A tragédia no Rio Grande do Sul já afetou diretamente 850 mil pessoas em 341 municípios. Até o momento, 78 pessoas morreram em decorrência dos estragos das chuvas e outras 105 seguem desaparecidas. Com água cobrindo casas até o telhado, dezenas de pessoas estão ilhadas à espera de resgate aéreo ou de barcos. O Correio conversou com quem enfrentou o momento de desespero ao deixar sua casa e com um voluntário que passou o fim de semana auxiliando em resgates.
“Era meio-dia de sexta-feira quando os bueiros começaram a botar água para fora. Eu moro no terceiro andar, às 16h a água já estava nas escadas do primeiro. Eu tenho uma mãe idosa de 79 anos, não conseguiria sair sem ajuda. Às 20h a água já estava avançando no prédio e conseguiram nos resgatar de jipe”, relembra a vendedora Darlene Ferreira, de 51 anos, que mora em um dos bairros afetados pela cheia do lago Guaíba, em Porto Alegre, que chegou ao marco histórico de 5,35 metros ontem.
A capital e região metropolitana são os locais mais afetados no momento, após a região central e serrana serem duramente castigadas. Apesar de estar segura e em um lugar seco, a situação ainda é “angustiante”, segundo Darlane. Seu irmão vive no bairro Humaitá, um dos mais inundados da capital, incomunicável e ilhado no local.
Ela conta que a sogra, a esposa e o filho dele foram resgatados no sábado, mas, por conta da ordem de prioridade dos resgates, ele precisou ficar. De acordo com Darlane, crianças e idosos foram levados primeiro. “Ele está em um apartamento que não tem mais água, luz, comida, sem comunicação nenhuma”, conta.
Sem saber se ele já conseguiu sair do local, ela conta que voluntários que tentam ajudar ainda encaram uma onda de violência. “Ladrões estão roubando jet skis e barcos que estão tentando ajudar”, lamenta a gaúcha.

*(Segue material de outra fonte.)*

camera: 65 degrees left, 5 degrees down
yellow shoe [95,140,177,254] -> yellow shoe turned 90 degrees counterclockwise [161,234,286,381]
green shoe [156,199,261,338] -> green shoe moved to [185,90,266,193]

O corretor de imóveis Felipe Peres, 42 anos, foi um dos voluntários que saiu de Xangri-lá, a cerca de 150 quilômetros de Porto Alegre, para ajudar vítimas das chuvas no fim de semana. A motivação foi puramente a vontade de ajudar. Junto a um grupo de quase 100 amigos, eles levaram jet skis e barcos para trabalhar no resgate de pessoas em Canoas, na região metropolitana.

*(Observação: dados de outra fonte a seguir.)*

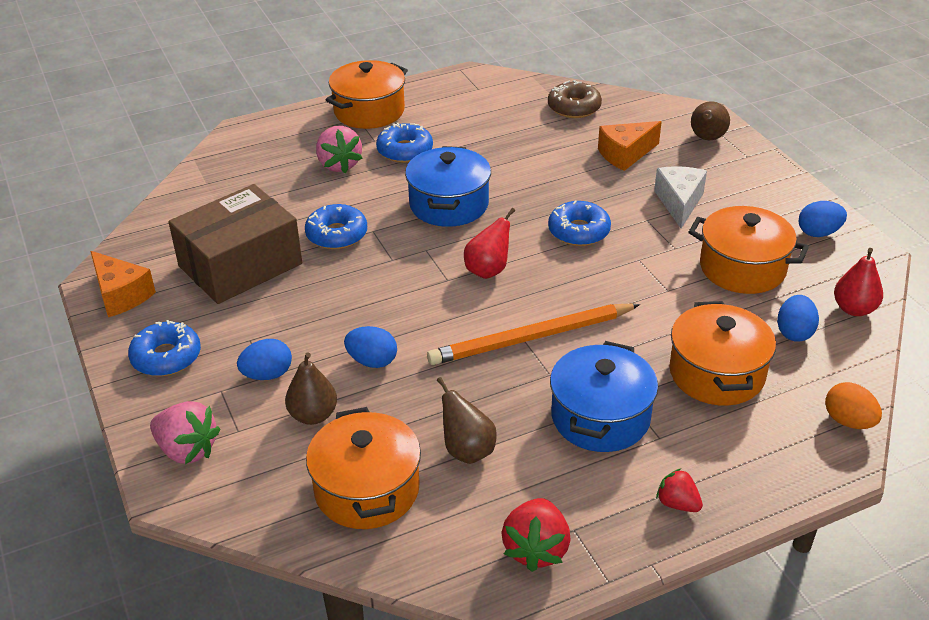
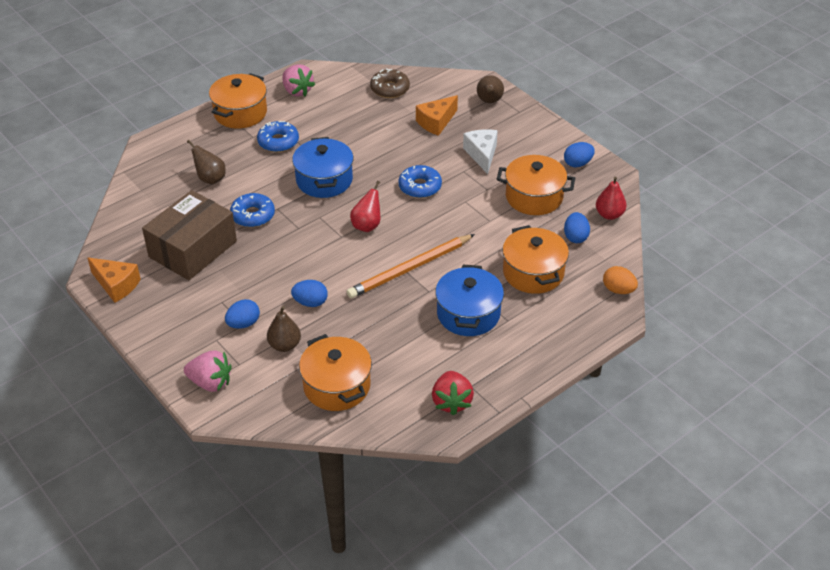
camera: 15 degrees left, 5 degrees up
blue donut [128,320,201,376] -> none
pink strawberry [316,126,362,173] -> pink strawberry moved to [282,64,315,96]
brown pear [437,377,497,464] -> brown pear moved to [187,140,226,184]
red strawberry [656,468,703,512] -> none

“Nunca achei que ia ver uma situação daquela, é uma tristeza muito grande. Pessoas saindo de dentro da água desesperadas, sem noção do que está acontecendo ou do que vai acontecer com elas. Abala muito o psicológico, é bem difícil de aceitar tanta gente passando por aquilo, crianças recém-nascidas, mulheres grávidas”, relembra emocionado.
Ele conta que enfrentou o desafio de convencer alguns que não queriam deixar suas casas. “Muitas pessoas diziam que não iam sair, que iam esperar a água baixar e a gente dizia que não tinha o que fazer, que já tinha perdido tudo e que o mais importante naquele momento seria a vida delas. Os que mais resistem são os que têm casa de dois pisos, que ficam na parte de cima, no telhado… Pessoas mais idosas também são muito difíceis de convencer”, conta.

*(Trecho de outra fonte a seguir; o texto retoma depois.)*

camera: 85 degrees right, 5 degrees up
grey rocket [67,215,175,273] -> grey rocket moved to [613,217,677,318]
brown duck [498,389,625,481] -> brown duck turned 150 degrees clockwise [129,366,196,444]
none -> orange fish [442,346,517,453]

Ele diz ainda que o número de integrantes nos barcos de resgate também precisou ser reduzido, pois as pessoas só aceitavam serem levadas se pudessem levar seus animais de estimação.
Pelo menos 20 mil pessoas foram salvas em ações de resgate. Além dos civis, que chegaram a protagonizar um cordão humano na tentativa de resgatar ilhados, 14,5 mil pessoas foram deslocadas pelo governo federal para ações de ajuda humanitária e recuperação de estruturas. Cerca de 25 mil resgates aéreos, terrestres e fluviais já foram realizados pelas Forças Armadas, segundo informação do governo.
Trégua
Os próximos dias serão de trégua na chuva e temperatura amena na capital gaúcha — o que deve auxiliar nos resgates. A previsão do tempo do MetSul Meteorologia prevê, no entanto, que a partir de quinta-feira as temperaturas podem chegar a 12ºC e a chuva retorna.
Com o agravamento do frio, a situação pode ficar ainda mais crítica. Há um alerta dos meteorologistas para a região da Lagoa dos Patos, que deve receber parte do alto volume de água do Guaíba e pode causar “inundações severas” em cidades como Pelotas e Rio Grande.